Despite these very real uncertainties, the strength of Apple’s brand in the smartphone market is undimmed. Last week, I mentioned how American teenagers love the iPhone more than ever (and can’t wait to upgrade to the iPhone 17 this fall).
More good news: According to Counterpoint Research, Apple claimed the #1 spot in global smartphone sales for Q1 2025 — capturing 19% of the market. This is the first time that Apple has won the first quarter, fueled by the launch of the budget-friendly iPhone 16e. That helped Apple narrowly edge out Samsung (18%) and Xiaomi (14%). Overall, global smartphone sales grew 3% in the quarter — with double-digit increases in Japan, India, and Southeast Asia offsetting flat (or worse) numbers from the U.S., Europe, and China.
Looking ahead, Apple’s future product roadmap also came into clearer focus this week. Bloomberg’s Mark Gurman reported that CEO Tim Cook is “hell bent” on creating augmented reality glasses and beating Meta Platforms to market with them. It would pack the functionality of the bulky (and heavy) Vision Pro headset into sleek, socially acceptable eyewear. Basically, the Holy Grail of spatial computing.
“It’s the only thing [Cook’s] really spending his time on from a product development standpoint,” an unnamed source told Gurman. Current technological limitations mean the final product is still years away — but the AR smart glasses arms race is on.
Closer to market, Apple is also reportedly finalizing a foldable iPhone for release next year. This hybrid device — unfolding to nearly iPad mini size — won’t come cheap (rumors put the price tag at $2,000+) but could serve as both a smartphone and tablet.
And, now, on to the latest news and notes out of Omaha…
Warren Buffett stands head and shoulders above his billionaire peers as America’s most popular tycoon. In a recent Reuters/Ipsos poll, Buffett clinched the top spot among the ten richest Americans with a commanding 52% favorable rating. More impressively, his +22% net favorability score dwarfed the competition. Bill Gates, with a modest +6% net rating, was the only other one to break into positive territory.

-=-=-=-=-

* [STATED GOAL 1]:
In the excerpt above, what share of global smartphone sales did Apple capture in Q1 2025?
* [STATED GOAL 2]:
Copy out the stretch of the excerpt above from "More good news: According" through "Europe, and China.", word for word.

-=-=-=-=-

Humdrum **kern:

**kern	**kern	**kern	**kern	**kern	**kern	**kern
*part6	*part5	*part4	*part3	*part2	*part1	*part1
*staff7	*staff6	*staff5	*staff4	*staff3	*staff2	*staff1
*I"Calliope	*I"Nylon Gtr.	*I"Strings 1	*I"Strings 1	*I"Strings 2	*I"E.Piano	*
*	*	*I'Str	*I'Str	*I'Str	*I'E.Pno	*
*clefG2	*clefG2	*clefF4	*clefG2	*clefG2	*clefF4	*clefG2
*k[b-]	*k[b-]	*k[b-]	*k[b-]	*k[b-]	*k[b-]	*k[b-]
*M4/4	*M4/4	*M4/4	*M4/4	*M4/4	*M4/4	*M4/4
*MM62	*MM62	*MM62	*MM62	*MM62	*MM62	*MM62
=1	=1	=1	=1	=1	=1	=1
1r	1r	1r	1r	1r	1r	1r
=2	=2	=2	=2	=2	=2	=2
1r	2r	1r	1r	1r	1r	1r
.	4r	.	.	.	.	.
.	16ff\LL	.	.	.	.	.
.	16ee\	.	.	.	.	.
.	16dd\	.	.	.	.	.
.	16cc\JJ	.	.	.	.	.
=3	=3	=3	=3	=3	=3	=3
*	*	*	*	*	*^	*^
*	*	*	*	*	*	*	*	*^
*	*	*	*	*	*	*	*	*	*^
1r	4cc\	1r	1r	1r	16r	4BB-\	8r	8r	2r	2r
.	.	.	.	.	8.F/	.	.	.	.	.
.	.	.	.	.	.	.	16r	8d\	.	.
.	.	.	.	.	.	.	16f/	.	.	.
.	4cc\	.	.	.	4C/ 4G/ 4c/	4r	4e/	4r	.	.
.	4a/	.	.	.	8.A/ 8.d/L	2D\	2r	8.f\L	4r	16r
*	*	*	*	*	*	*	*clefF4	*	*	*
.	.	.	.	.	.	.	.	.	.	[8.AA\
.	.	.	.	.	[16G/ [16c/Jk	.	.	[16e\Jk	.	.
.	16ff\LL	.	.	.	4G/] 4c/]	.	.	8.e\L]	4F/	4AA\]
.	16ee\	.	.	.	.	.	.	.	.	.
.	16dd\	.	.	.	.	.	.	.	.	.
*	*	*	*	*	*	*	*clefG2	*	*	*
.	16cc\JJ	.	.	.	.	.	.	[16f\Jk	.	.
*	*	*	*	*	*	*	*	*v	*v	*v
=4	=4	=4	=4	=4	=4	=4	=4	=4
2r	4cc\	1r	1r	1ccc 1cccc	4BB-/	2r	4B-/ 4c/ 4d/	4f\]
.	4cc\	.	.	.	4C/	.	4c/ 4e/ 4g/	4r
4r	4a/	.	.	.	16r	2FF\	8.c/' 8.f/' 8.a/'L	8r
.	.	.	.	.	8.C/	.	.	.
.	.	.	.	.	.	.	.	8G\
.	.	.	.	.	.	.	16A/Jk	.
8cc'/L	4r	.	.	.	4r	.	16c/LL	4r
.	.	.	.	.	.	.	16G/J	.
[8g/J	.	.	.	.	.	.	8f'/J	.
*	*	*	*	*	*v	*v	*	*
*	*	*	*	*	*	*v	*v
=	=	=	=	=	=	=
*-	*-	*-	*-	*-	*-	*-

-=-=-=-=-

* [CORRECT RESULT 1]:
19%

* [CORRECT RESULT 2]:
More good news: According to Counterpoint Research, Apple claimed the #1 spot in global smartphone sales for Q1 2025 — capturing 19% of the market. This is the first time that Apple has won the first quarter, fueled by the launch of the budget-friendly iPhone 16e. That helped Apple narrowly edge out Samsung (18%) and Xiaomi (14%). Overall, global smartphone sales grew 3% in the quarter — with double-digit increases in Japan, India, and Southeast Asia offsetting flat (or worse) numbers from the U.S., Europe, and China.